The recent announcement by Anthem Blue Cross about changes in timely filing limits for Medicare Advantage plans points to the importance of efficient insurance eligibility verification and claim filing for successful medical billing. When submitting Medicare claims, a medical billing company should know the details of the timely filing rule, which can differ from payer to payer. Timely filing is when a payer fixes a time limit for claims submission. For instance, if the insurance company has a 90-day timely filing requirement, physicians’ offices need to submit the claim within 90 days of the date of service. Timely filing with the correct codes is critical for timely and appropriate payment.
Anthem reduces Timely Filing Deadline for Claims
On June 21, 2019, Anthem Blue Cross notified their network and contracted Medicare Advantage (MA) providers about a shorter timely filing limit that will become effective as of October 1, 2019. The company’s notification was as follows:
Effective for all commercial and Medicare Advantage Professional Claims submitted to the plan on or after Oct. 1, 2019, your Anthem Blue Cross and Blue Shield (Anthem) Provider Agreement(s) will be amended to require the submission of all commercial and Medicare Advantage professional claims within ninety (90) days of the date of service. This means all claims submitted on or after October 1, 2019 will be subject to a ninety (90) day timely filing requirement.
Check Timely Filing Requirements of Individual MA Plans
For a Medicare claim, the “Start date” or “From date” recorded on the form is the Date of Service (DOS), the date when a provider performed healthcare services or procedures. The end date for timely filing for the original or traditional Medicare Fee for Service (FFS) plan is exactly one full calendar year after the start date.
Medicare’s rule for timely filing is: “Claims must be filed to the appropriate Medicare claims processing contractor no later than 12 months, or 1 calendar year, after the date the services were furnished.”

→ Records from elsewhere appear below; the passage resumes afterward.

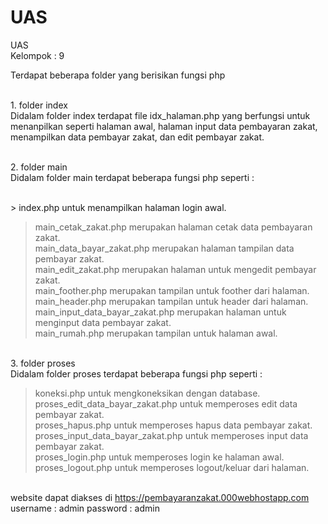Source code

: # UAS
UAS
<br>Kelompok : 9<br>

Terdapat beberapa folder yang berisikan fungsi php<br>

<br>1. folder index<br>
   Didalam folder index terdapat file idx_halaman.php yang berfungsi untuk menanpilkan seperti halaman awal, halaman input data pembayaran zakat,<br>
   menampilkan data pembayar zakat, dan edit pembayar zakat.<br> 

<br>2. folder main<br>
   Didalam folder main terdapat beberapa fungsi php seperti :<br>
 
   <br>> index.php untuk menampilkan halaman login awal.<br>
   > main_cetak_zakat.php merupakan halaman cetak data pembayaran zakat.<br>
   > main_data_bayar_zakat.php merupakan halaman tampilan data pembayar zakat.<br>
   > main_edit_zakat.php merupakan halaman untuk mengedit pembayar zakat.<br>
   > main_foother.php merupakan tampilan untuk foother dari halaman.<br>
   > main_header.php merupakan tampilan untuk header dari halaman.<br>
   > main_input_data_bayar_zakat.php merupakan halaman untuk menginput data pembayar zakat.<br>
   > main_rumah.php merupakan tampilan untuk halaman awal.<br> 

<br>3. folder proses<br>
   Didalam folder proses terdapat beberapa fungsi php seperti :<br>     
   > koneksi.php untuk mengkoneksikan dengan database.<br>
   > proses_edit_data_bayar_zakat.php untuk memperoses edit data pembayar zakat.<br>
   > proses_hapus.php untuk memperoses hapus data pembayar zakat.<br>
   > proses_input_data_bayar_zakat.php untuk memperoses input data pembayar zakat.<br>
   > proses_login.php untuk memperoses login ke halaman awal.<br>
   > proses_logout.php untuk memperoses logout/keluar dari halaman.<br>

<br>website dapat diakses di https://pembayaranzakat.000webhostapp.com
<br>username : admin password : admin  
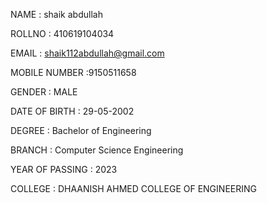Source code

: NAME : shaik abdullah

ROLLNO : 410619104034

EMAIL : shaik112abdullah@gmail.com

MOBILE NUMBER :9150511658

GENDER : MALE

DATE OF BIRTH : 29-05-2002

DEGREE : Bachelor of Engineering

BRANCH : Computer Science Engineering

YEAR OF PASSING : 2023

COLLEGE : DHAANISH AHMED COLLEGE OF ENGINEERING
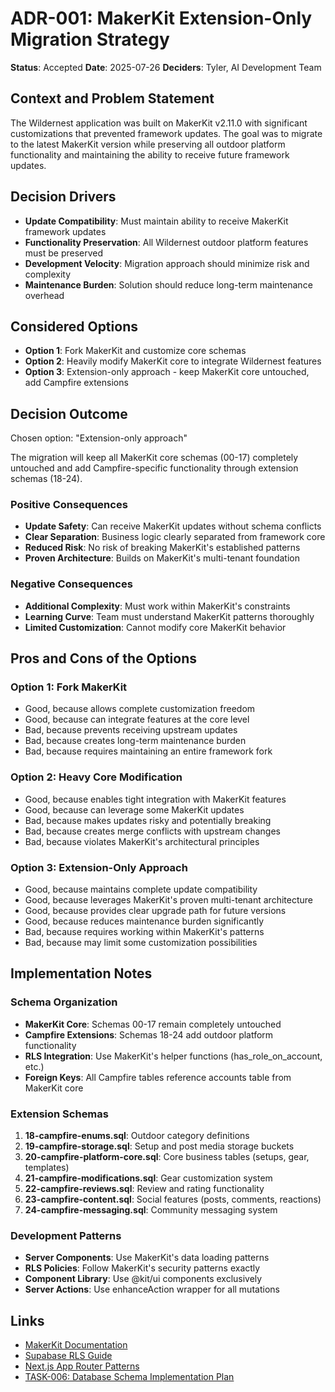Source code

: # ADR-001: MakerKit Extension-Only Migration Strategy

**Status**: Accepted
**Date**: 2025-07-26
**Deciders**: Tyler, AI Development Team

## Context and Problem Statement

The Wildernest application was built on MakerKit v2.11.0 with significant customizations that prevented framework updates. The goal was to migrate to the latest MakerKit version while preserving all outdoor platform functionality and maintaining the ability to receive future framework updates.

## Decision Drivers

* **Update Compatibility**: Must maintain ability to receive MakerKit framework updates
* **Functionality Preservation**: All Wildernest outdoor platform features must be preserved
* **Development Velocity**: Migration approach should minimize risk and complexity
* **Maintenance Burden**: Solution should reduce long-term maintenance overhead

## Considered Options

* **Option 1**: Fork MakerKit and customize core schemas
* **Option 2**: Heavily modify MakerKit core to integrate Wildernest features
* **Option 3**: Extension-only approach - keep MakerKit core untouched, add Campfire extensions

## Decision Outcome

Chosen option: "Extension-only approach"

The migration will keep all MakerKit core schemas (00-17) completely untouched and add Campfire-specific functionality through extension schemas (18-24).

### Positive Consequences
* **Update Safety**: Can receive MakerKit updates without schema conflicts
* **Clear Separation**: Business logic clearly separated from framework core
* **Reduced Risk**: No risk of breaking MakerKit's established patterns
* **Proven Architecture**: Builds on MakerKit's multi-tenant foundation

### Negative Consequences
* **Additional Complexity**: Must work within MakerKit's constraints
* **Learning Curve**: Team must understand MakerKit patterns thoroughly
* **Limited Customization**: Cannot modify core MakerKit behavior

## Pros and Cons of the Options

### Option 1: Fork MakerKit
* Good, because allows complete customization freedom
* Good, because can integrate features at the core level
* Bad, because prevents receiving upstream updates
* Bad, because creates long-term maintenance burden
* Bad, because requires maintaining an entire framework fork

### Option 2: Heavy Core Modification
* Good, because enables tight integration with MakerKit features
* Good, because can leverage some MakerKit updates
* Bad, because makes updates risky and potentially breaking
* Bad, because creates merge conflicts with upstream changes
* Bad, because violates MakerKit's architectural principles

### Option 3: Extension-Only Approach
* Good, because maintains complete update compatibility
* Good, because leverages MakerKit's proven multi-tenant architecture
* Good, because provides clear upgrade path for future versions
* Good, because reduces maintenance burden significantly
* Bad, because requires working within MakerKit's patterns
* Bad, because may limit some customization possibilities

## Implementation Notes

### Schema Organization
- **MakerKit Core**: Schemas 00-17 remain completely untouched
- **Campfire Extensions**: Schemas 18-24 add outdoor platform functionality
- **RLS Integration**: Use MakerKit's helper functions (has_role_on_account, etc.)
- **Foreign Keys**: All Campfire tables reference accounts table from MakerKit core

### Extension Schemas
1. **18-campfire-enums.sql**: Outdoor category definitions
2. **19-campfire-storage.sql**: Setup and post media storage buckets
3. **20-campfire-platform-core.sql**: Core business tables (setups, gear, templates)
4. **21-campfire-modifications.sql**: Gear customization system
5. **22-campfire-reviews.sql**: Review and rating functionality
6. **23-campfire-content.sql**: Social features (posts, comments, reactions)
7. **24-campfire-messaging.sql**: Community messaging system

### Development Patterns
- **Server Components**: Use MakerKit's data loading patterns
- **RLS Policies**: Follow MakerKit's security patterns exactly
- **Component Library**: Use @kit/ui components exclusively
- **Server Actions**: Use enhanceAction wrapper for all mutations

## Links

* [MakerKit Documentation](https://makerkit.dev/docs)
* [Supabase RLS Guide](https://supabase.com/docs/guides/auth/row-level-security)
* [Next.js App Router Patterns](https://nextjs.org/docs/app)
* [TASK-006: Database Schema Implementation Plan](../migration/task-006-database-schema-implementation-plan.md) 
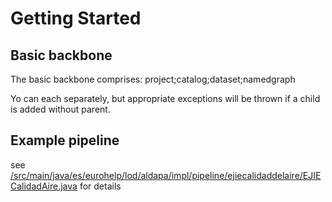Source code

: Getting Started
===============

## Basic backbone

The basic backbone comprises: project;catalog;dataset;namedgraph

Yo can each separately, but appropriate exceptions will be thrown if a child is added without parent. 

## Example pipeline

see [/src/main/java/es/eurohelp/lod/aldapa/impl/pipeline/ejiecalidaddelaire/EJIECalidadAire.java](/src/main/java/es/eurohelp/lod/aldapa/impl/pipeline/ejiecalidaddelaire/EJIECalidadAire.java) for details

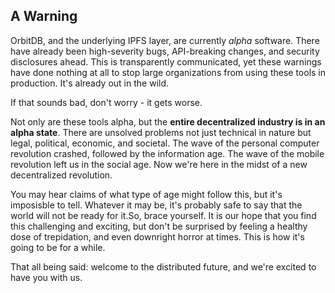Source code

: ## A Warning

OrbitDB, and the underlying IPFS layer, are currently _alpha_ software. There have already been high-severity bugs, API-breaking changes, and security disclosures ahead. This is transparently communicated, yet these warnings have done nothing at all to stop large organizations from using these tools in production. It's already out in the wild.

If that sounds bad, don't worry - it gets worse.

Not only are these tools alpha, but the **entire decentralized industry is in an alpha state**. There are unsolved problems not just technical in nature but legal, political, economic, and societal. The wave of the personal computer revolution crashed, followed by the information age. The wave of the mobile revolution left us in the social age. Now we're here in the midst of a new decentralized revolution.

You may hear claims of what type of age might follow this, but it's imposisble to tell. Whatever it may be, it's probably safe to say that the world will not be ready for it.So, brace yourself. It is our hope that you find this challenging and exciting, but don't be surprised by feeling a healthy dose of trepidation, and even downright horror at times. This is how it's going to be for a while.

That all being said: welcome to the distributed future, and we're excited to have you with us.
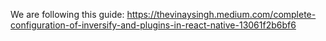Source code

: We are following this guide: https://thevinaysingh.medium.com/complete-configuration-of-inversify-and-plugins-in-react-native-13061f2b6bf6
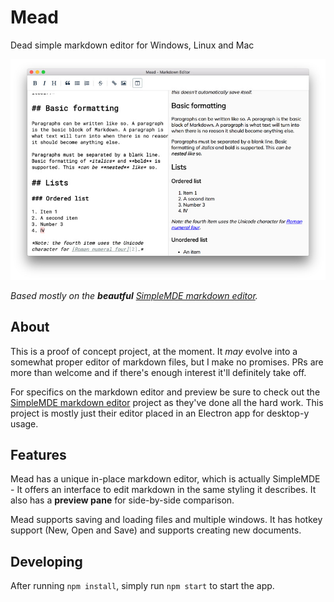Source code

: # Mead
Dead simple markdown editor for Windows, Linux and Mac

![Mead markdown editor](preview-macos.jpg)

_Based mostly on the **beautful** [SimpleMDE markdown editor](https://simplemde.com/)._

## About
This is a proof of concept project, at the moment. It _may_ evolve into a somewhat proper editor of markdown files, but I make no promises. PRs are more than welcome and if there's enough interest it'll definitely take off.

For specifics on the markdown editor and preview be sure to check out the [SimpleMDE markdown editor](https://simplemde.com/) project as they've done all the hard work. This project is mostly just their editor placed in an Electron app for desktop-y usage.

## Features
Mead has a unique in-place markdown editor, which is actually SimpleMDE - It offers an interface to edit markdown in the same styling it describes. It also has a **preview pane** for side-by-side comparison.

Mead supports saving and loading files and multiple windows. It has hotkey support (New, Open and Save) and supports creating new documents.

## Developing
After running `npm install`, simply run `npm start` to start the app.
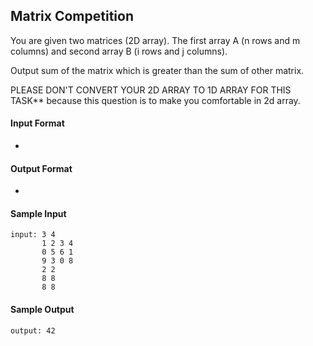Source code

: ## **Matrix Competition**

You are given two matrices (2D array). The first array A (n rows and m columns) and second array B (i rows and j columns).

Output sum of the matrix which is greater than the sum of other matrix.

PLEASE DON'T CONVERT YOUR 2D ARRAY TO 1D ARRAY FOR THIS TASK** because this question is to make you comfortable in 2d array.

#### **Input Format**

-

#### **Output Format**

- 

#### **Sample Input**
    input: 3 4
           1 2 3 4
           0 5 6 1
           9 3 0 8
           2 2
           8 8 
           8 8 

#### **Sample Output**
    output: 42

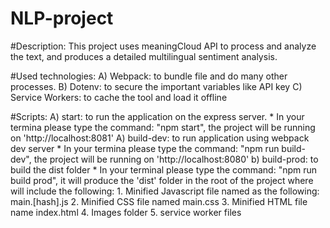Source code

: # NLP-project

#Description:
This project uses meaningCloud API to process and analyze the text, and produces a detailed multilingual sentiment analysis.

#Used technologies:
A) Webpack: to bundle file and do many other processes.
B) Dotenv: to secure the important variables like API key
C) Service Workers: to cache the tool and load it offline

#Scripts:
A) start: to run the application on the express server.
    * In your termina please type the command: "npm start", the project will be running on 'http://localhost:8081' 
A) build-dev: to run application using webpack dev server
    * In your termina please type the command: "npm run build-dev", the project will be running on 'http://localhost:8080'
b) build-prod: to build the dist folder
    * In your terminal please type the command: "npm run build prod", it will produce the 'dist' folder in the root of the project where will include the following:
    1. Minified Javascript file named as the following: main.[hash].js
    2. Minified CSS file named main.css
    3. Minified HTML file name index.html
    4. Images folder
    5. service worker files 
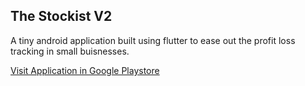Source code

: ## The Stockist V2

A tiny android application built using flutter to ease out the profit loss tracking in small buisnesses.

[Visit Application in Google Playstore](https://play.google.com/store/apps/details?id=com.vishnurajan.stockistbusinessapp)
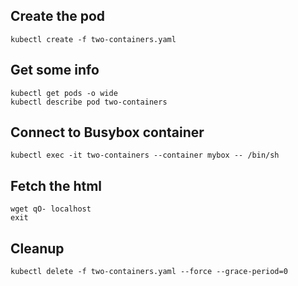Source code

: ## Create the pod
    kubectl create -f two-containers.yaml

## Get some info
    kubectl get pods -o wide
    kubectl describe pod two-containers

## Connect to Busybox container
    kubectl exec -it two-containers --container mybox -- /bin/sh


## Fetch the html
    wget qO- localhost
    exit

## Cleanup
    kubectl delete -f two-containers.yaml --force --grace-period=0
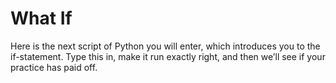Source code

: # What If

Here is the next script of Python you will enter, which introduces you to the if-statement. Type
this in, make it run exactly right, and then we’ll see if your practice has paid off.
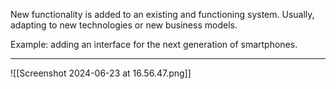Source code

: New functionality is added to an existing and functioning system. Usually, adapting to new technologies or new business models.

Example: adding an interface for the next generation of smartphones.

---
![[Screenshot 2024-06-23 at 16.56.47.png]]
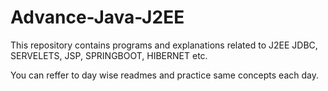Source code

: # Advance-Java-J2EE
This repository contains programs and explanations related to J2EE JDBC, SERVELETS, JSP, SPRINGBOOT, HIBERNET etc.

You can reffer to day wise readmes and practice same concepts each day.
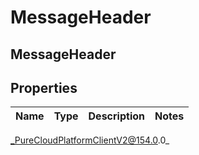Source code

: # MessageHeader

## MessageHeader

## Properties

|Name | Type | Description | Notes|
|------------ | ------------- | ------------- | -------------|



_PureCloudPlatformClientV2@154.0.0_
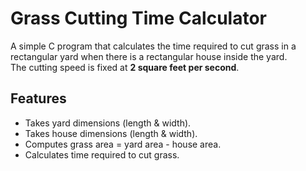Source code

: 
# Grass Cutting Time Calculator

A simple C program that calculates the time required to cut grass in a rectangular yard when there is a rectangular house inside the yard.  
The cutting speed is fixed at **2 square feet per second**.

## Features
- Takes yard dimensions (length & width).
- Takes house dimensions (length & width).
- Computes grass area = yard area - house area.
- Calculates time required to cut grass.


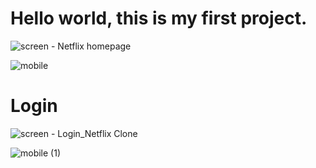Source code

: <h1>Hello world, this is my first project.</h1>

![screen - Netflix homepage](https://github.com/TheJoaoVitorio/Netflix-Page-and-login/assets/141413107/efcd34c9-4e67-4db4-8588-3dc16fe0aae4)

![mobile](https://github.com/TheJoaoVitorio/Netflix-Page-and-login/assets/141413107/22c3ced2-d653-4907-92e9-cf3803121b63)
  
<h1>Login</h1>

![screen - Login_Netflix Clone](https://github.com/TheJoaoVitorio/Netflix-Page-and-login/assets/141413107/8ea38875-5565-49ba-9f12-2228aa0a4117)

![mobile (1)](https://github.com/TheJoaoVitorio/Netflix-Page-and-login/assets/141413107/f6f90f2d-4b93-406f-a3cb-d1e53a4decf5)
  

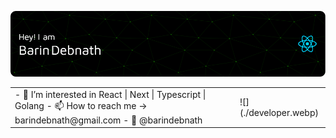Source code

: ![Header](./github-header-image.png)

<table border="0">
 <tr>
    <td>
      - 👀 I’m interested in React | Next | Typescript | Golang
      - 📫 How to reach me -> barindebnath@gmail.com
      - 👋 @barindebnath
    </td>
    <td>
      ![](./developer.webp)
    </td>
 </tr>
</table>


<!---
barindebnath/barindebnath is a ✨ special ✨ repository because its `README.md` (this file) appears on your GitHub profile.
You can click the Preview link to take a look at your changes.
- 🌱 I’m currently learning ...
- 💞️ I’m looking to collaborate on ...
--->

This rule applies to the Medicare FFS program (Traditional or Original Medicare) and claims that do not meet this deadline risk denial. According to a recent Find-a-Code article, the one-year time limit helps sort out issues that may occur when patients are unsure of their coverage details, including:
- Unaware who their primary payer and secondary payer are
- Cannot find their MA plan card and produce their original Medicare card
- Not sure if they have the right card
- Uncertain about policy period or start and end dates
However, the rules could be different for a Medicare Advantage (MA) Plan. If a patient has switched from a traditional Medicare plan to a MA Plan, the medical billing service provider needs to follow the timely claim filing rules for that particular MA plan. In other words, as CGS Medicare instructs, “Providers should check with the individual MA Plan to determine their timely claim filing requirements”.
Preventing /Handling Timely Filing Claim Denials
A shorter time limit for filing claims means that physicians’ offices need to ensure:
- Efficient claim filing processes
- Proper insurance eligibility verification before the patient’s office visit
- Staff is knowledgeable about claim submission deadlines listed in MA and commercial payer contracts
Failing to send out a claim within a payer’s timely filing limit will result in denial. Even if a claim is sent before the end date, but is received after that date, it will still be denied.
If a claim is denied for timely filing, Physicians Practice recommends searching the clearinghouse’s website for proof that the claim was not just sent, but accepted by the payer. The letter appealing the denial should contain the necessary patient information along with the proof that the payer had accepted the claim and wrongfully denied. In most cases, the claim will be paid after a review of the appeal, which usually takes 30-90 days.
Medicare timely filing denials are not subject to formal appeal. Medicare timely filing claim denials can only be appealed based on certain exceptions. If the claim meets the criteria for one of these exceptions, review can be initiated by sending a request letter along with supporting documentation.
Timely filing denials can leave a lot of revenue on the table. Outsourced medical billing services are a practical option to avoid this risk and maximize revenue. Reliable companies have well-trained personnel on board who can manage all phases of the revenue cycle efficiently. They will help practices keep track of all of their contracted requirements, verify patients’ coverage details before services are provided, and ensure timely claim submission and payment.